Machine Translation Post Editing

In the spring semester of 2025, I took a Machine Translation Post Editing course taught by Prof. Adam Wooten. Here, I'd like to show you some of my work from the class.

During this course, we studied many different aspects of Neural Machine Translation, from utilizing controlled languages and style guides to ensure quality NMT output, to how to prepare and clean data for NMT training. Our final project, we created proposals for custom-trained NMT engines, and then attempted to train the engines ourselves using SYSTRAN. I learned many things from the mistakes I made, and I consider the project to be a success.

The NMT engine that I customized was an engine to translate Dungeons and Dragons modules from Japanese into English. Below, You will be able to find documents for my project proposal, the testing data and training data that I aligned by hand in Trados, and my lessons learned presentation that presents my projects and its findings.

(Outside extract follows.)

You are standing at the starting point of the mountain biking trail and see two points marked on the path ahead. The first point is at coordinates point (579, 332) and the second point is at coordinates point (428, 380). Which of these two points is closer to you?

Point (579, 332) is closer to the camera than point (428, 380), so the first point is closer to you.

Click the button below to open the Google Drive folder containing the aforementioned project files

Summary of Findings

I was able to improve the BLEU scores of my NMT from its original 17.99 score to 27.65 after 5 rounds of training. For training, I used .TMX files with segments by I aligned myself using Trados from the English and Japanese translations of the Dungeons and Dragons Players and Dungeon Master's Rulebooks.

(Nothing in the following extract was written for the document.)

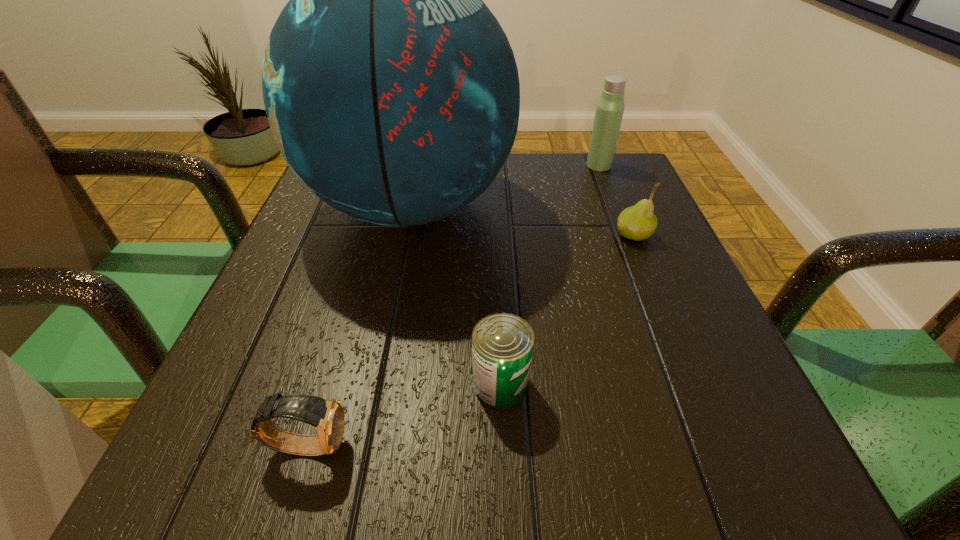
Where is `vacant area that lies between the watch and the tallest object`? This screenshot has width=960, height=540. vacant area that lies between the watch and the tallest object is located at coordinates (359, 326).

I want to click on vacant area that lies between the pear and the watch, so click(x=470, y=340).

The width and height of the screenshot is (960, 540). I want to click on empty location between the thermos bottle and the nearest object, so click(453, 305).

In the future, to improve the engine's BLEU scores, I would try to find more diverse data to train with -- perhaps by hand-translating sections of existing modules in English or by finding different glossaries and corpuses online.

While the improvement seemed negligible to me at first, I was still able to post-edit at a rate of about 1000 English words an hour. At that rate, I would be able to work through 8000 English words of output a day. This is x4 the output compared to a translator that works at a pace of 2000 words a day. So, while it still had errors in the output, I consider this output to still be successful.